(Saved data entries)
▼
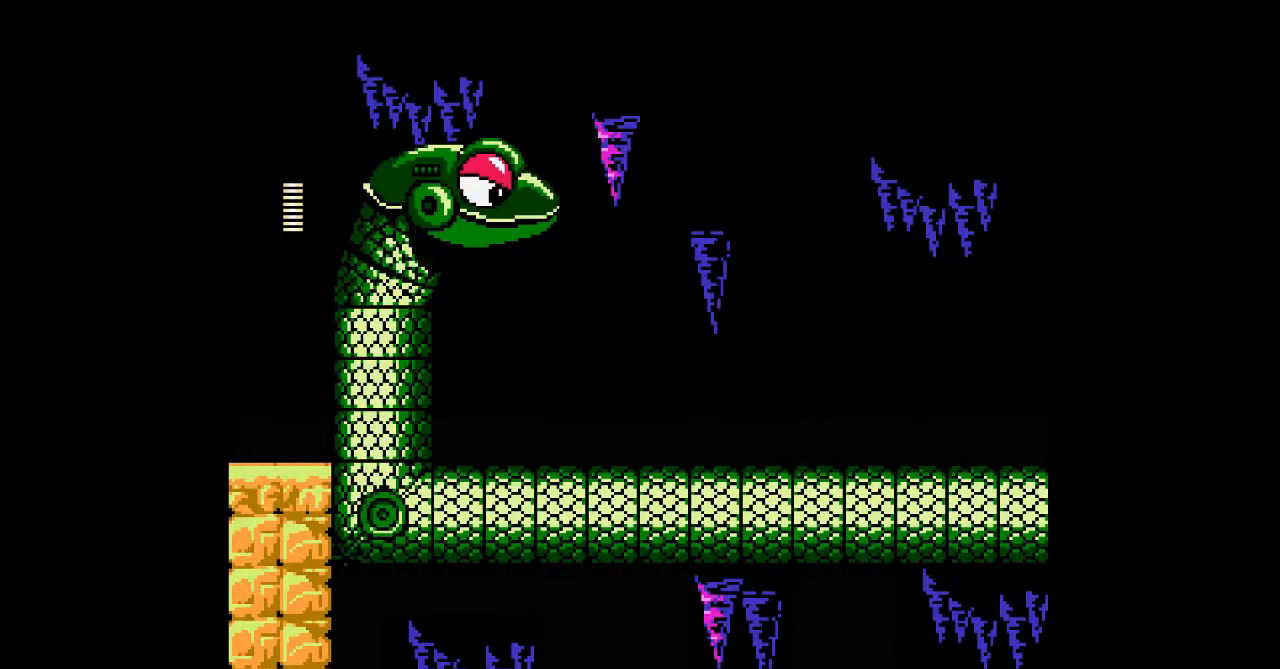
Gameplay with a controller; each line is a JSON object with the inputs held at the frame after it. "events" lists button and stick changes between this image and that frame as [ms after this image, input, new state], when the widget could be followed in between. Not read: A L3 R3 other_buttons.
{"buttons": ["B", "DPAD_DOWN", "DPAD_LEFT"], "events": [[100, "B", "up"], [200, "DPAD_LEFT", "up"], [200, "DPAD_RIGHT", "down"], [333, "DPAD_LEFT", "down"], [433, "DPAD_DOWN", "down"], [433, "DPAD_RIGHT", "up"], [500, "B", "down"]]}
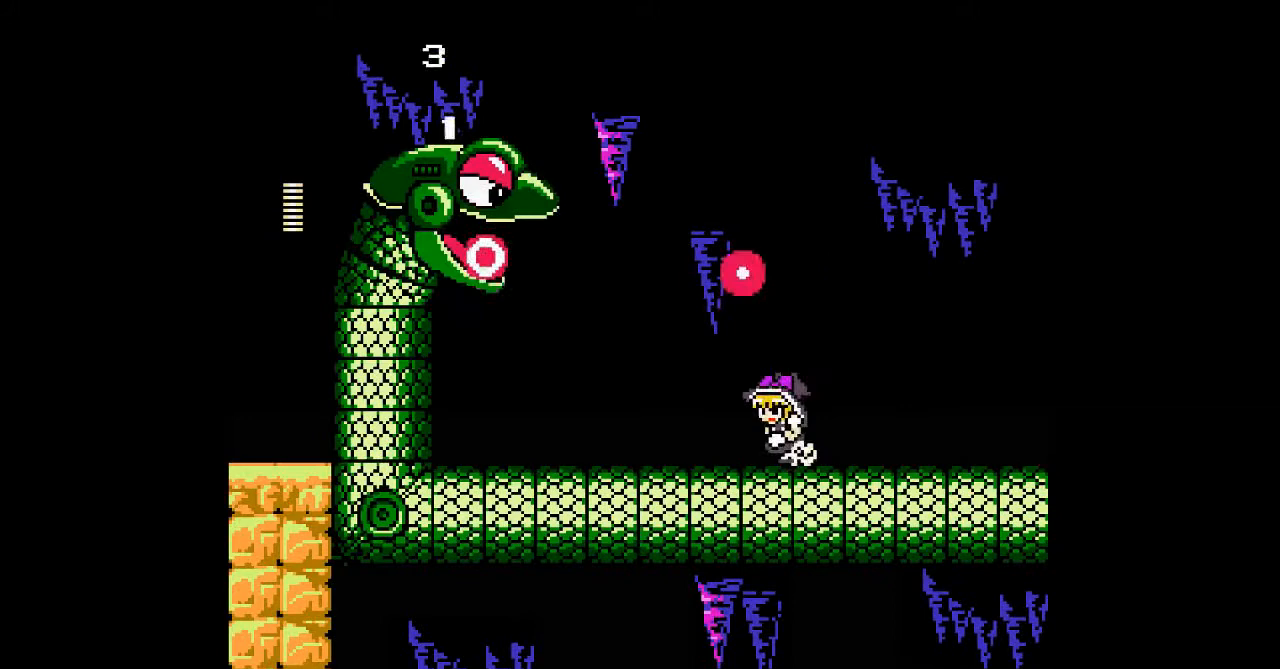
{"buttons": ["DPAD_LEFT"], "events": [[200, "B", "up"], [233, "DPAD_DOWN", "up"], [233, "DPAD_LEFT", "up"], [233, "DPAD_RIGHT", "down"], [467, "DPAD_LEFT", "down"], [500, "DPAD_RIGHT", "up"]]}
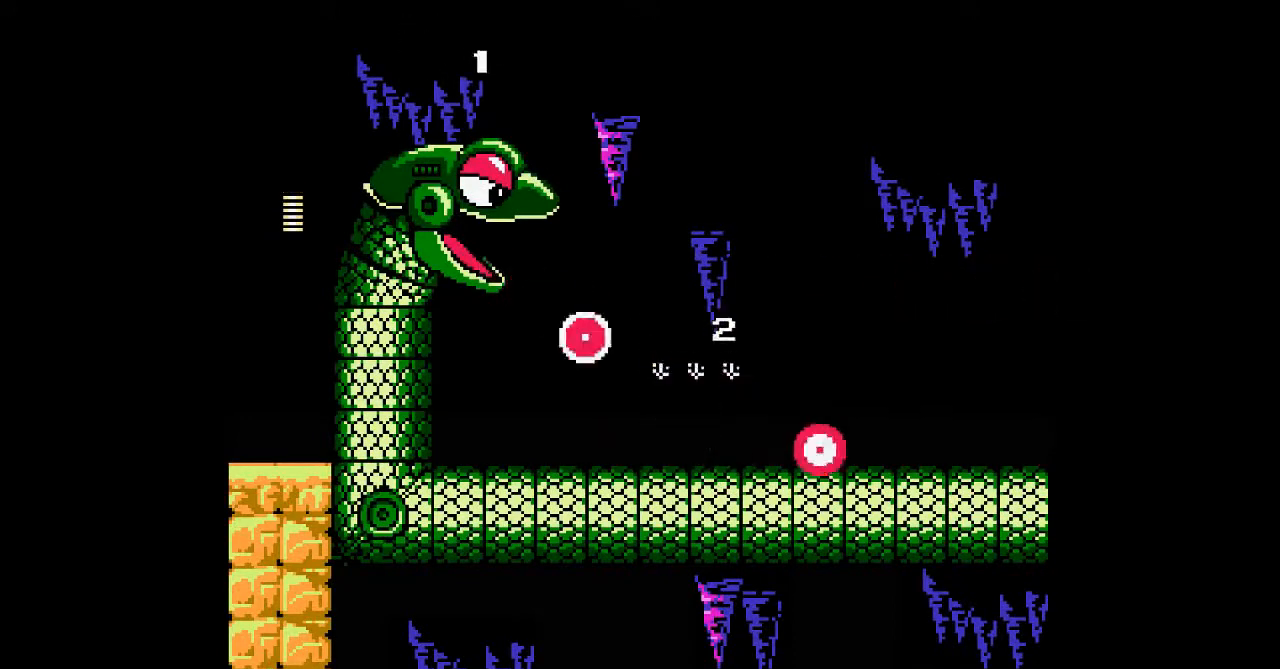
{"buttons": ["DPAD_RIGHT"], "events": [[100, "DPAD_RIGHT", "down"], [133, "DPAD_LEFT", "up"]]}
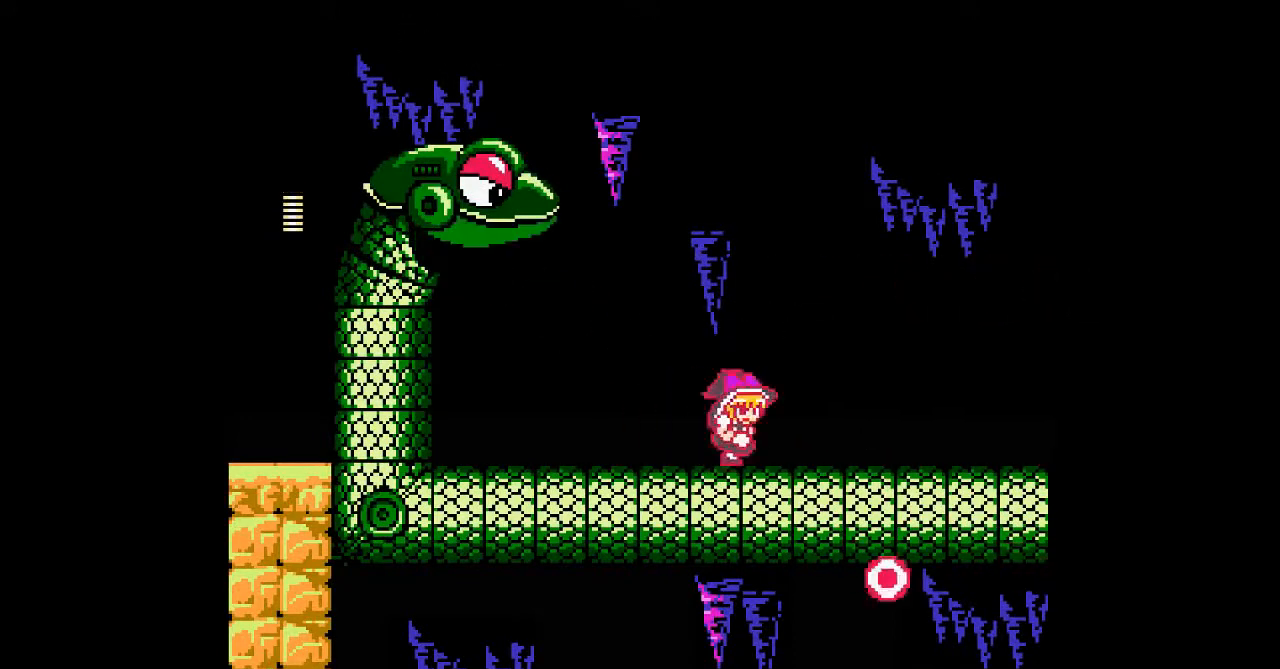
{"buttons": ["B", "DPAD_RIGHT"], "events": [[500, "B", "down"]]}
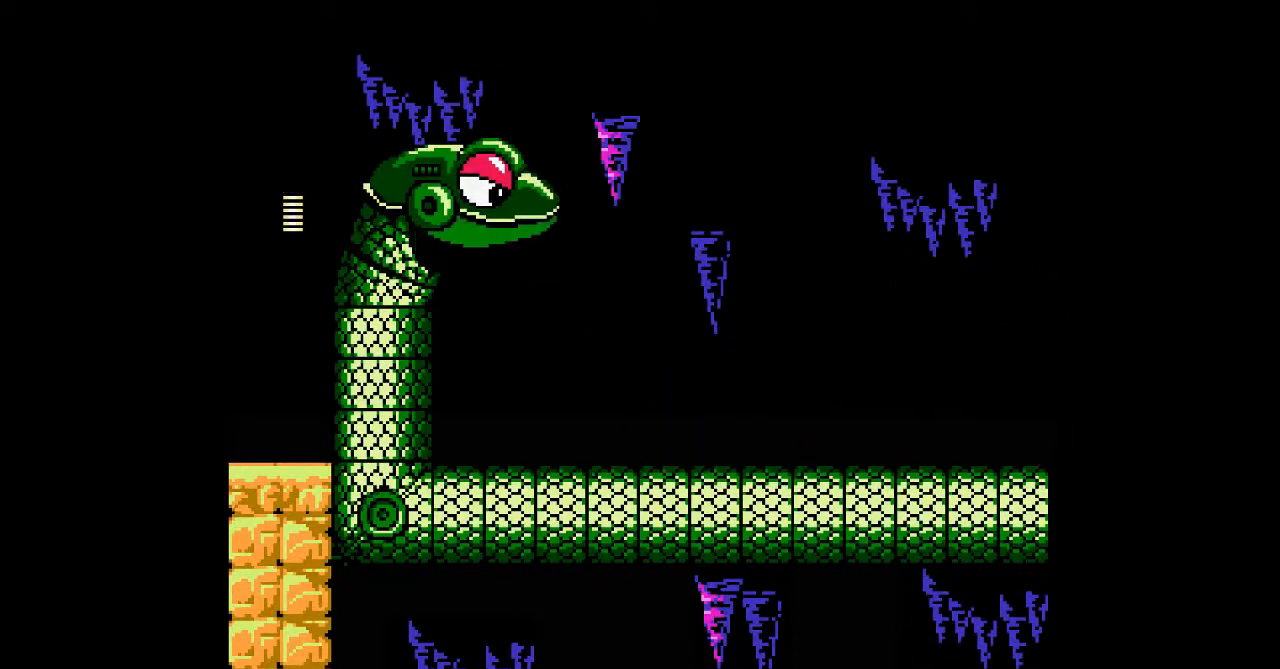
{"buttons": ["DPAD_LEFT"], "events": [[133, "DPAD_LEFT", "down"], [167, "DPAD_RIGHT", "up"], [233, "B", "up"], [333, "DPAD_LEFT", "up"], [333, "DPAD_RIGHT", "down"], [500, "DPAD_LEFT", "down"], [500, "DPAD_RIGHT", "up"]]}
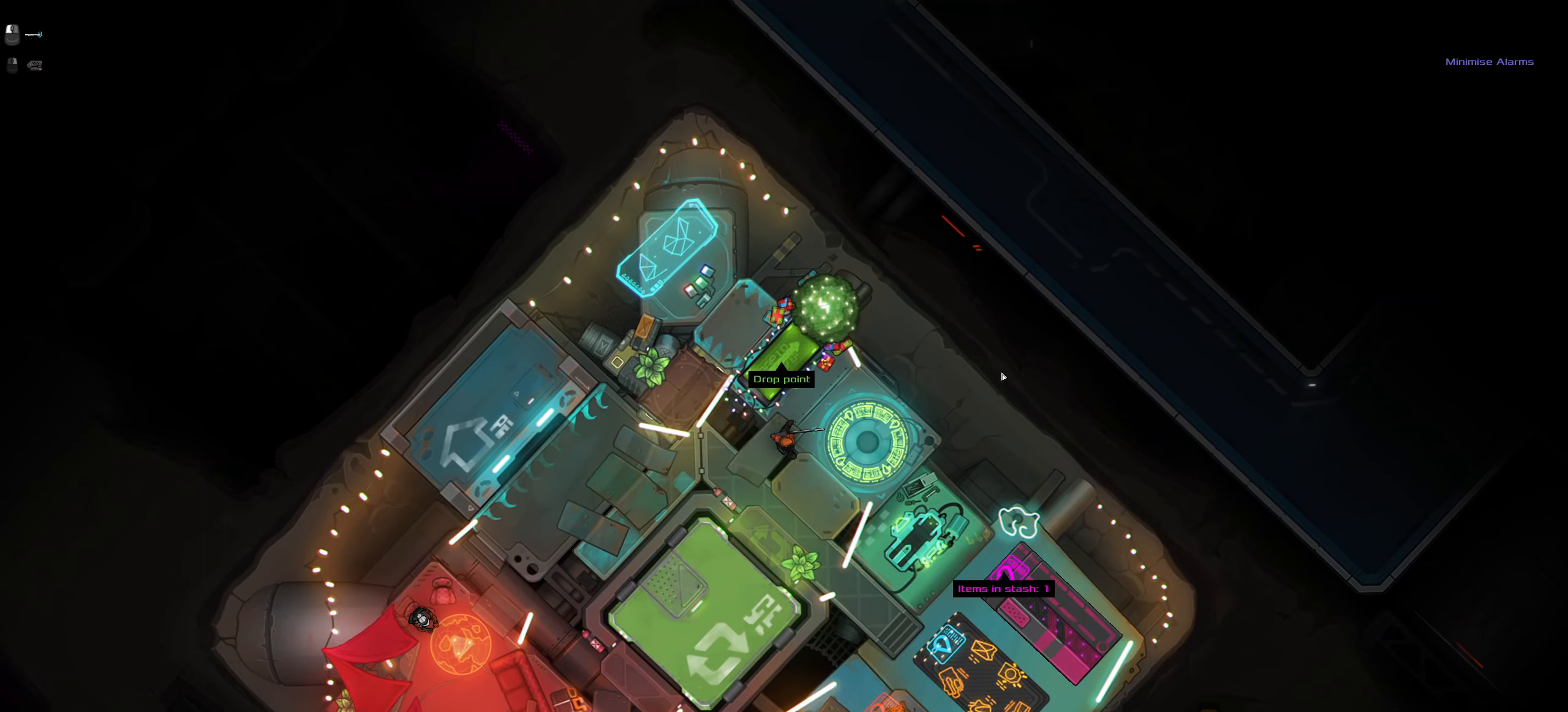
Gameplay with keyboard and mouse; each line is a JSON object with the keys and mouse buttons held at the frame after it. "events" lists presses ("down") and releases ("up") of ".", "/", "0", "1", "2", "3", "4", "5", "6", "7", "8", "9", "a", "alt_l", "alt_r", "b", "backslash", "backspace", "c", "caps_lock", "comma", "ctrl_l", "ctrl_r", "d", "down", "e", "equals", "f", "g", "h", "i", "j", "k", "l", "lbracket", "left", "m", "minus", "n", "o", "p", "q", "quote", "r", "rbracket", "return", "right", "s", "semicolon", "shift_l", "shift_r", "space", "super", "t", "tab", "tilde", "u", "up", "v", "w", "x", "y", "z", "mouse_left", "mouse_wheel" and "mouse_right" between this image and that frame as [ms after this image, input, new state], when the widget could be followed in between. "mouse_left", "mouse_wheel", "mouse_right" = the "left", "wheel", "right" buttons of the "mouse" list. No other keys are recorded. "wheel" means that the mouse wheel is clicked or scrolled. Not read: mouse_move.
{"keys": ["w"], "mouse": [], "events": [[500, "w", "down"]]}
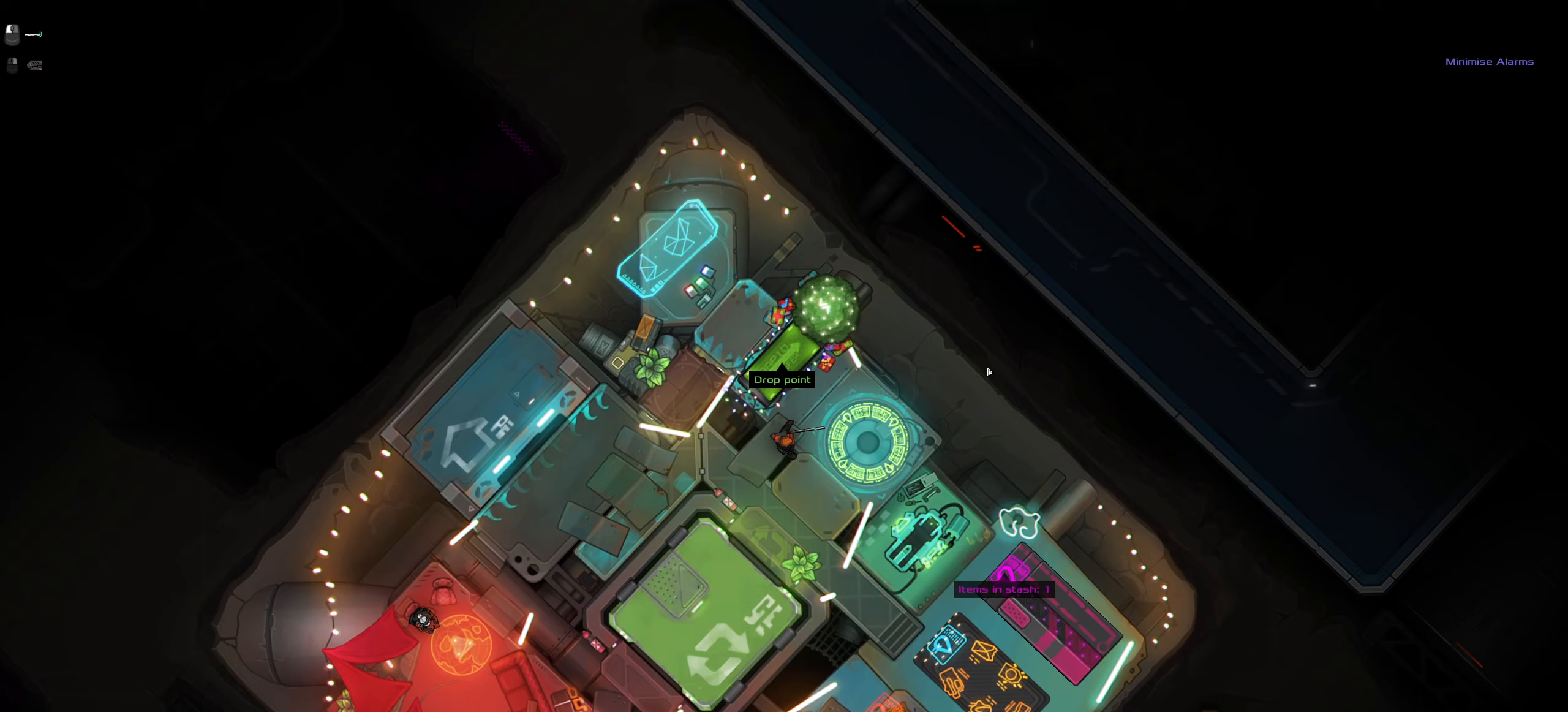
{"keys": ["d"], "mouse": [], "events": [[233, "w", "up"], [417, "d", "down"]]}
▲
*Task*. Retype all of the entries exactly as written, leaving out any images.

*Answer to this exercise*.
Gameplay with a controller; each line is a JSON object with the inputs held at the frame after it. "events" lists button and stick changes between this image and that frame as [ms after this image, input, new state], when the widget could be followed in between. Not read: A L3 R3 other_buttons.
{"buttons": ["B", "DPAD_DOWN", "DPAD_LEFT"], "events": [[100, "B", "up"], [200, "DPAD_LEFT", "up"], [200, "DPAD_RIGHT", "down"], [333, "DPAD_LEFT", "down"], [433, "DPAD_DOWN", "down"], [433, "DPAD_RIGHT", "up"], [500, "B", "down"]]}
{"buttons": ["DPAD_LEFT"], "events": [[200, "B", "up"], [233, "DPAD_DOWN", "up"], [233, "DPAD_LEFT", "up"], [233, "DPAD_RIGHT", "down"], [467, "DPAD_LEFT", "down"], [500, "DPAD_RIGHT", "up"]]}
{"buttons": ["DPAD_RIGHT"], "events": [[100, "DPAD_RIGHT", "down"], [133, "DPAD_LEFT", "up"]]}
{"buttons": ["B", "DPAD_RIGHT"], "events": [[500, "B", "down"]]}
{"buttons": ["DPAD_LEFT"], "events": [[133, "DPAD_LEFT", "down"], [167, "DPAD_RIGHT", "up"], [233, "B", "up"], [333, "DPAD_LEFT", "up"], [333, "DPAD_RIGHT", "down"], [500, "DPAD_LEFT", "down"], [500, "DPAD_RIGHT", "up"]]}
Gameplay with keyboard and mouse; each line is a JSON object with the keys and mouse buttons held at the frame after it. "events" lists presses ("down") and releases ("up") of ".", "/", "0", "1", "2", "3", "4", "5", "6", "7", "8", "9", "a", "alt_l", "alt_r", "b", "backslash", "backspace", "c", "caps_lock", "comma", "ctrl_l", "ctrl_r", "d", "down", "e", "equals", "f", "g", "h", "i", "j", "k", "l", "lbracket", "left", "m", "minus", "n", "o", "p", "q", "quote", "r", "rbracket", "return", "right", "s", "semicolon", "shift_l", "shift_r", "space", "super", "t", "tab", "tilde", "u", "up", "v", "w", "x", "y", "z", "mouse_left", "mouse_wheel" and "mouse_right" between this image and that frame as [ms after this image, input, new state], when the widget could be followed in between. "mouse_left", "mouse_wheel", "mouse_right" = the "left", "wheel", "right" buttons of the "mouse" list. No other keys are recorded. "wheel" means that the mouse wheel is clicked or scrolled. Not read: mouse_move.
{"keys": ["w"], "mouse": [], "events": [[500, "w", "down"]]}
{"keys": ["d"], "mouse": [], "events": [[233, "w", "up"], [417, "d", "down"]]}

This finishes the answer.